1. Field of Invention
The present invention relates to light emitting diodes (LEDs) and, more particularly, to a phosphor-converted LED device that utilizes one or more phosphor thin films for converting primary light emitted by the LED into one or more other frequencies of light in order to generate white light.
2. Description of Related Art
With the development of efficient LEDs that emit blue or ultraviolet (UV) light, it has become feasible to produce LEDs that generate white light through phosphor conversion of a portion of the primary emission of the LED to longer wavelengths. Conversion of primary emission of the LED to longer wavelengths is commonly referred to as down-conversion of the primary emission. An unconverted portion of the primary emission combines with the light of longer wavelength to produce white light. LEDs that produce white light are useful for signaling and/or illumination purposes.
Currently, state-of-the-art phosphor conversion of a portion of the primary emission of the LED is attained by placing a phosphor in an epoxy that is used to fill the reflector cup, which houses the LED within the LED lamp. The phosphor is in the form of a powder that is mixed into the epoxy prior to curing the epoxy. The uncured epoxy slurry containing the phosphor powder is then deposited onto the LED and is subsequently cured.
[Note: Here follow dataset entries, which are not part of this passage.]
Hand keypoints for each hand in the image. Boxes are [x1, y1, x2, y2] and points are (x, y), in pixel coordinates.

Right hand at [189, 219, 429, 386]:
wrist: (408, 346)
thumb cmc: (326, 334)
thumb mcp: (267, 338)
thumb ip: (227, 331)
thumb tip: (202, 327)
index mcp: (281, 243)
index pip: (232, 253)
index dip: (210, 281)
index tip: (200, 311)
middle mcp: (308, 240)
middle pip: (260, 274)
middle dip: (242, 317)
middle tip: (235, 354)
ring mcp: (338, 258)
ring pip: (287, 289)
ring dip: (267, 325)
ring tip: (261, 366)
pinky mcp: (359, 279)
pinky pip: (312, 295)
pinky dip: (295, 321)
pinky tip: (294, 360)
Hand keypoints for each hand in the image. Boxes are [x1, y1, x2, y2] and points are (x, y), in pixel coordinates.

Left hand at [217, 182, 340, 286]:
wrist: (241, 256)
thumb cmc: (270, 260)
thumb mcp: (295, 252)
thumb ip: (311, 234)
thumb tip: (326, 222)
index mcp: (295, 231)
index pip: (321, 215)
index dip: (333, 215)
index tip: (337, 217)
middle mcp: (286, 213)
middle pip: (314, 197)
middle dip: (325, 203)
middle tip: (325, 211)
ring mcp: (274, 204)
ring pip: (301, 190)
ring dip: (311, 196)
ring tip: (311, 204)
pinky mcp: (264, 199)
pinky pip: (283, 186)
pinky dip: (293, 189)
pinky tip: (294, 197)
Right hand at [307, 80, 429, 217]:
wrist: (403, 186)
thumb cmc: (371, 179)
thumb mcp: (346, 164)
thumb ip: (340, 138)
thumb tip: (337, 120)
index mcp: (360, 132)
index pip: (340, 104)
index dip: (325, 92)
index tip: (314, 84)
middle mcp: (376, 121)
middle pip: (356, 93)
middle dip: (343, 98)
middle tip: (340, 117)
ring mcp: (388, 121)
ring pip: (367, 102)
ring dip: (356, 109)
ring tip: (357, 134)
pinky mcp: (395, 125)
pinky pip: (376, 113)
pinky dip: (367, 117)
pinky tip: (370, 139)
The phosphor particles within the cured epoxy generally are randomly oriented and interspersed throughout the epoxy. A portion of the primary light emitted by the LED passes through the epoxy without impinging on the phosphor particles, whereas a portion of the primary light emitted by the LED impinges on the phosphor particles, thereby causing the phosphor particles to emit complimentary light. The combination of the primary blue light and the phosphor-emitted light produces white light. One disadvantage of utilizing the epoxy comprising the phosphor particles is that uniformity in the white light emitted by the LED is difficult, if not impossible, to obtain. This non-uniformity is caused by non-uniformity in the sizes of the phosphor particles mixed into the epoxy slurry. Currently, phosphor powders having uniform phosphor particle sizes generally are not available. When the phosphor powder is mixed into the epoxy slurry, the larger phosphor particles sink faster than the smaller phosphor particles. This non-uniformity in spatial distribution of the phosphor particles exists in the epoxy once it has been cured.
Therefore, obtaining a uniform distribution of the phosphor particles within the epoxy is very difficult, if not impossible, due to the non-uniformity of the sizes of the phosphor particles. This inability to control the sizes of the phosphor particles and their locations within the epoxy results in difficulties in producing LED lamps that emit white light in a consistent manner. Therefore, the quality of the white light produced by LED lamps may vary from one lamp to another, even for a given model manufactured by a particular manufacturer.
Attempts have been made to overcome the disadvantages of using phosphor powders mixed with epoxies by placing luminescent organic dye films on a lens that encases the LED. The dye is carefully positioned on the lens at a particular location so that it totally absorbs all of the primary light impinging thereon and converts the primary light to light of a longer wavelength. A fraction of the primary light emitted passes through the lens without impinging on the dye. The primary light that does not impinge on the dye then combines with the longer-wavelength light to produce white light. Since the dye totally absorbs the primary light impinging thereon, any variation in the fraction of the primary light that is summed with the longer-wavelength light is supposed to be eliminated.
However, this latter approach also has several disadvantages. The placement of the dye on the lens is subject to manufacturing uncertainties, which may result in variations in the white light produced. Also, dyes that are stable over long periods of time generally are not available. As a result, wide spread use of wavelength-converting dyes has not occurred.
Accordingly, a need exists for a phosphor-converted LED that overcomes these problems and disadvantages.